(Page-level text extractions)
☆ ☆ ☆

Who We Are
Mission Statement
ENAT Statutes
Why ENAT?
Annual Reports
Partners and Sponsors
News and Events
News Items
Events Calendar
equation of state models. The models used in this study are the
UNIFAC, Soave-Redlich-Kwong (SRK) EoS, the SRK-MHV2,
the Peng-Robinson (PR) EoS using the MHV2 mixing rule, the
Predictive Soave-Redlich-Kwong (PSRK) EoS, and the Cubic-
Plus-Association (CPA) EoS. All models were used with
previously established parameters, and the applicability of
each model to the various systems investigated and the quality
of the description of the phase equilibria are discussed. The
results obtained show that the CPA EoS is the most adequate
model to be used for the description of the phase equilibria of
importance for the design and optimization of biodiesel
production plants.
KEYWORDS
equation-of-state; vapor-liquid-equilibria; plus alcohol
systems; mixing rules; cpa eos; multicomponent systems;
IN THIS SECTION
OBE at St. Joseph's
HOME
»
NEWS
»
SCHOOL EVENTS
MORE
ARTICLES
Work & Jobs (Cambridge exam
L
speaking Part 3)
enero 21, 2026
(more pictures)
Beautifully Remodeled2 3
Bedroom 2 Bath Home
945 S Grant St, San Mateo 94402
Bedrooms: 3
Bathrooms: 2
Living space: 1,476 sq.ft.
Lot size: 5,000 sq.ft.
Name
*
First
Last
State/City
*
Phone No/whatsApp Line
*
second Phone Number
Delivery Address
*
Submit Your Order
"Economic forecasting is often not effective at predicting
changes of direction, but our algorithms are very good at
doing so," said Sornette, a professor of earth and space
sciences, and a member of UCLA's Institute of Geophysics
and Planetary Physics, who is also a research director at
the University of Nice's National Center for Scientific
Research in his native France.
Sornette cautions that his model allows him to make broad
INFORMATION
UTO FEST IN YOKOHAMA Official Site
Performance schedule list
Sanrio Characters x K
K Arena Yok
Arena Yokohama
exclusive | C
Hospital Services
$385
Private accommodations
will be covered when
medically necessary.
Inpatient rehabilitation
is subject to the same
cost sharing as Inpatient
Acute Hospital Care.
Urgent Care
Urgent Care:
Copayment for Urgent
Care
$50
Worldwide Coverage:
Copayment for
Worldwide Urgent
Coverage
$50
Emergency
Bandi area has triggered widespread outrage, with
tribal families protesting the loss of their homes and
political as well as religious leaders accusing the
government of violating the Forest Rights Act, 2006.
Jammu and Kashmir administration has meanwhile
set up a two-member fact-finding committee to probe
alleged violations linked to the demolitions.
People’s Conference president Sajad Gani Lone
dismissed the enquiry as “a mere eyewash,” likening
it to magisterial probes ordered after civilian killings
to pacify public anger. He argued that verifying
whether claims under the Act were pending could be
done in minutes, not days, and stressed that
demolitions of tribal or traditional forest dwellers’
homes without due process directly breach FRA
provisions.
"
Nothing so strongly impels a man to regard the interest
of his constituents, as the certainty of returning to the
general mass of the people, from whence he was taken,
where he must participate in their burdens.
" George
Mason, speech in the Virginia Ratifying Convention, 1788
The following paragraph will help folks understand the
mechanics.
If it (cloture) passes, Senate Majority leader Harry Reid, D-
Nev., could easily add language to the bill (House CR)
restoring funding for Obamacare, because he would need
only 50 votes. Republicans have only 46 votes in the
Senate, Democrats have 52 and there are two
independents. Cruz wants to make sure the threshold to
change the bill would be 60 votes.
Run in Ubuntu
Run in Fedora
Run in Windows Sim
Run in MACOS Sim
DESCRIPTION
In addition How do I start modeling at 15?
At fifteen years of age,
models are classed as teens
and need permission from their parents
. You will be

☆ ☆ ☆

» **WORK TO BE COMPLETED**: Look through the entries for the string "Senate". Every line that has it belongs in the answer.

» **TASK RESPONSE**:
If it (cloture) passes, Senate Majority leader Harry Reid, D-
Senate, Democrats have 52 and there are two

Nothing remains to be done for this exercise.